Nick Swinmurm creó un modesto site online y realizó fotos del catálogo de las zapaterías locales, convirtiéndose dichas fotos en el catálogo de su tienda online. Siempre con el permiso de los propietarios de las zapaterías locales y con el compromiso de que si había ventas él iría a la tienda física y lo compraría al precio de dicha tienda, para posteriormente enviárselo al cliente online.

Con una inversión muy reducida y en poco tiempo Nick Swinmurm fue capaz de tener operativa una tienda online, ineficiente desde el punto de vista de la rentabilidad, pero suficiente para dar respuesta a la pregunta: “¿Hay demanda?”.

Podría pensarse que una investigación de mercados podría haber dado los mismos resultados, pero una investigación no resulta tan precisa como una prueba real de mercado.

Si le hubiera preguntado a mis clientes que querían, me hubieran dicho que querían un caballo más rápido. (Henry Ford)

Además de que esa prueba real de mercado permite experimentar e interactuar de manera real con los clientes obteniendo un aprendizaje difícil de obtener mediante una investigación de mercados. Una cosa es preguntar a los clientes qué opinan sobre cuestiones como los descuentos o la política de devoluciones, y otra es poder comprobar cómo afectan realmente las decisiones de este tipo. Una cosa es preguntar a los clientes qué quieren y otra poner mecanismos para entender qué es lo que realmente quieren.

¿Cómo le iba a preguntar a la gente cómo debería ser un ordenador basado en gráficos si la gente no sabía lo que era un ordenador basado en gráficos? (Steve Jobs)

La hipótesis de Nick Swinmurm, su visión de negocio, resultó acertada y obtuvo un aprendizaje muy útil para el desarrollo del negocio, con el éxito que todos conocemos. Una hipótesis que además contrastó rápidamente y con poca inversión.

¿Pero qué hubiera pasado si su visión hubiera estado equivocada? ¿Qué hubiera pasado si la idea central, que habría demanda online de zapatos, hubiera resultado totalmente equivocada? Las consecuencias negativas hubieran sido pequeñas ya que habría fracasado pronto y barato. Pero además, el aprendizaje obtenido de una prueba real de mercado podría haberle llevado a pivotar el negocio sobre su idea original.

Sin embargo si dicho fracaso hubiera llegado con el modelo tradicional, tras lanzar la empresa al mercado con una estructura amplia, con personal y con una serie de procesos ya definidos, se hubiera dado cuenta de que habría perdido mucho tiempo y dinero desarrollando una tienda en la que la gente no quiere comprar.

En este último supuesto, a Nick Swinmurm le quedaría el consuelo del aprendizaje adquirido, e incluso podría haber encontrado el modo de pivotar el negocio (aunque con unas estructura empresarial que complicaría dicho proceso), pero también le quedaría la duda “¿no habría habido otra forma de que hubiera conseguido ese aprendizaje de una manera más rápida y barata?”

Dropbox, un caso similar

Dropbox es una popular herramienta que permite almacenar archivos en la nube y compartirlos entre varios dispositivos y usuarios.

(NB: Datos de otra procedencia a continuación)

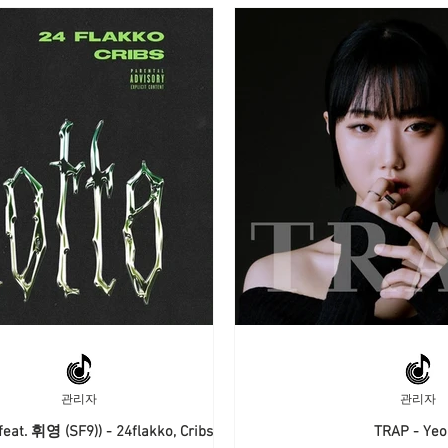
관리자
관리자
feat. 휘영 (SF9)) - 24flakko, Cribs
TRAP - Yeo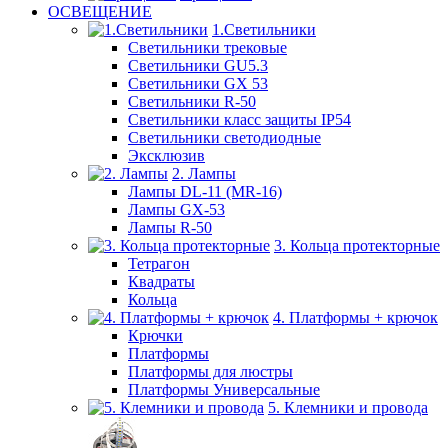
ОСВЕЩЕНИЕ
1.Светильники
Светильники трековые
Светильники GU5.3
Светильники GX 53
Светильники R-50
Светильники класс защиты IP54
Светильники светодиодные
Эксклюзив
2. Лампы
Лампы DL-11 (MR-16)
Лампы GX-53
Лампы R-50
3. Кольца протекторные
Тетрагон
Квадраты
Кольца
4. Платформы + крючок
Крючки
Платформы
Платформы для люстры
Платформы Универсальные
5. Клемники и провода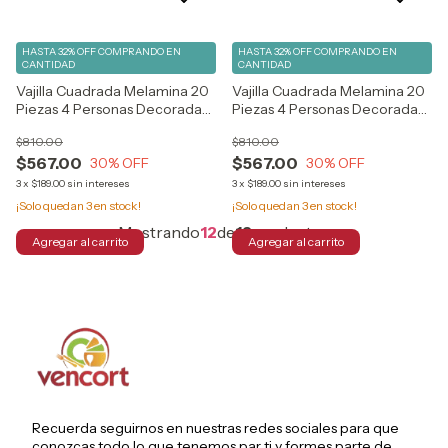
HASTA 32% OFF
COMPRANDO EN
HASTA 32% OFF
COMPRANDO EN
CANTIDAD
CANTIDAD
Vajilla Cuadrada Melamina 20
Vajilla Cuadrada Melamina 20
Piezas 4 Personas Decorada
Piezas 4 Personas Decorada
Flor Color Anita
Flor Color Daniela
$810.00
$810.00
$567.00
$567.00
30
% OFF
30
% OFF
3
x
$189.00
sin intereses
3
x
$189.00
sin intereses
¡Solo quedan
3
en stock!
¡Solo quedan
3
en stock!
Mostrando
12
de
12
productos
Recuerda seguirnos en nuestras redes sociales para que
conozcas todo lo que tenemos par ti y formes parte de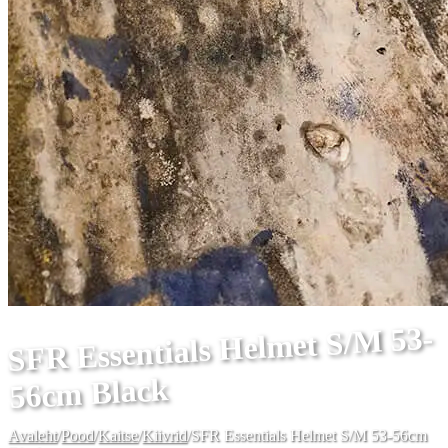
SFR Essentials Helmet S/M 53-
56cm Black
Avaleht
/
Pood
/
Kaitse
/
Kiivrid
/
SFR Essentials Helmet S/M 53-56cm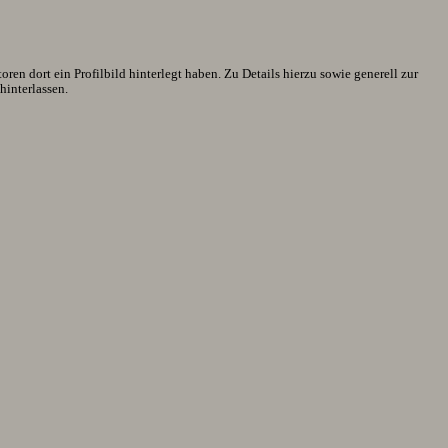
en dort ein Profilbild hinterlegt haben. Zu Details hierzu sowie generell zur
interlassen.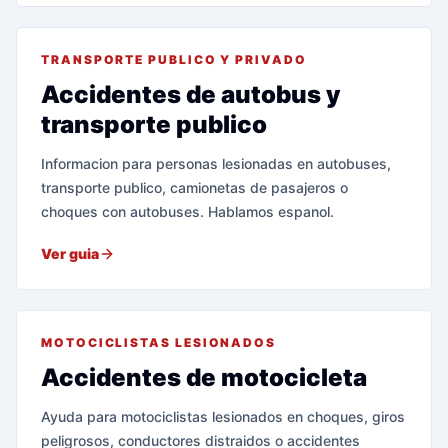
TRANSPORTE PUBLICO Y PRIVADO
Accidentes de autobus y
transporte publico
Informacion para personas lesionadas en autobuses,
transporte publico, camionetas de pasajeros o
choques con autobuses. Hablamos espanol.
Ver guia
MOTOCICLISTAS LESIONADOS
Accidentes de motocicleta
Ayuda para motociclistas lesionados en choques, giros
peligrosos, conductores distraidos o accidentes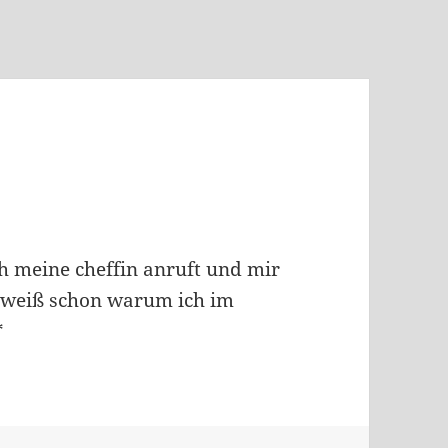
ich meine cheffin anruft und mir
ch weiß schon warum ich im
*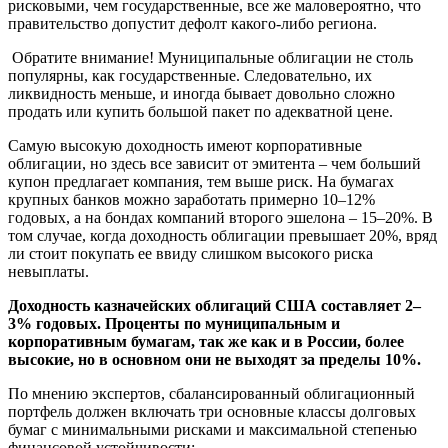
рисковыми, чем государственные, все же маловероятно, что
правительство допустит дефолт какого-либо региона.
Обратите внимание! Муниципальные облигации не столь
популярны, как государственные. Следовательно, их
ликвидность меньше, и иногда бывает довольно сложно
продать или купить большой пакет по адекватной цене.
Самую высокую доходность имеют корпоративные
облигации, но здесь все зависит от эмитента – чем больший
купон предлагает компания, тем выше риск. На бумагах
крупных банков можно заработать примерно 10–12%
годовых, а на бондах компаний второго эшелона – 15–20%. В
том случае, когда доходность облигации превышает 20%, вряд
ли стоит покупать ее ввиду слишком высокого риска
невыплаты.
Доходность казначейских облигаций США составляет 2–
3% годовых. Проценты по муниципальным и
корпоративным бумагам, так же как и в России, более
высокие, но в основном они не выходят за пределы 10%.
По мнению экспертов, сбалансированный облигационный
портфель должен включать три основные классы долговых
бумаг с минимальными рисками и максимальной степенью
финансовой устойчивости: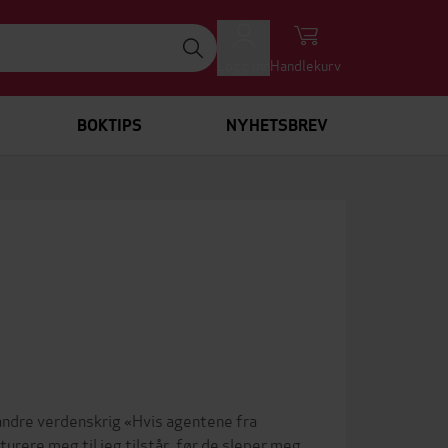
Logg inn
Handlekurv
BOKTIPS
NYHETSBREV
 andre verdenskrig «Hvis agentene fra
urere meg til jeg tilstår, før de sleper meg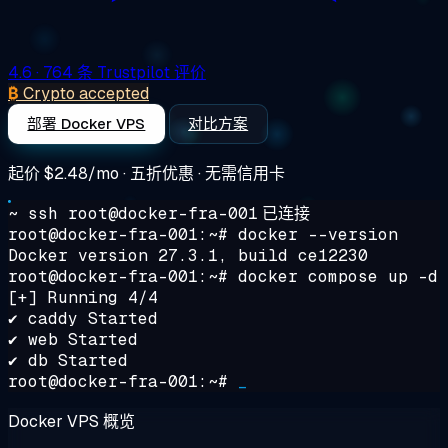
4.6
· 764 条 Trustpilot 评价
₿
Crypto accepted
部署 Docker VPS
对比方案
起价
$2.48/mo
· 五折优惠 · 无需信用卡
~ ssh root@docker-fra-001
已连接
root@docker-fra-001:~#
docker --version
Docker version 27.3.1, build ce12230
root@docker-fra-001:~#
docker compose up -d
[+] Running 4/4
✔ caddy Started
✔ web Started
✔ db Started
root@docker-fra-001:~#
_
Docker VPS 概览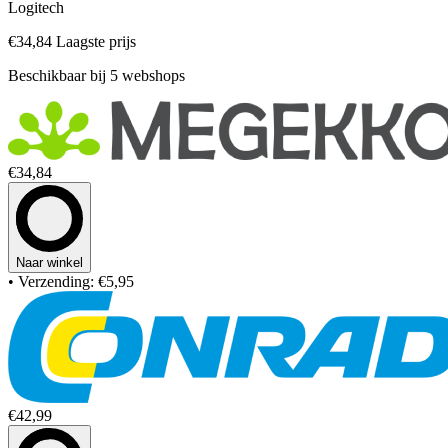
Logitech
€34,84
Laagste prijs
Beschikbaar bij 5 webshops
€34,84
Naar winkel
• Verzending: €5,95
€42,99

El desarrollo inicial de una herramienta de este tipo supone una fuerte inversión, en tiempo y dinero, ya que supone un desarrollo tecnológico complejo. Un elevado riesgo ante lo que era un producto que generaba una alta incertidumbre sobre su respuesta en el mercado.

Por ello, los creadores publicaron en un site un vídeo explicativo, antes de que el producto comenzara a desarrollarse, donde explicaban su funcionamiento y sus utilidades. Ésto les sirvió para contrastar si habría una demanda real, pudiendo obtener además un valioso feedback, que les sirvió para que seis meses después el producto fuera lanzado al mercado con una mayor seguridad sobre la existencia de una demanda y sobre las necesidades que tendrían sus cliente.

En definitiva, como diría Eric Ries, piensa en grande, empieza pequeño.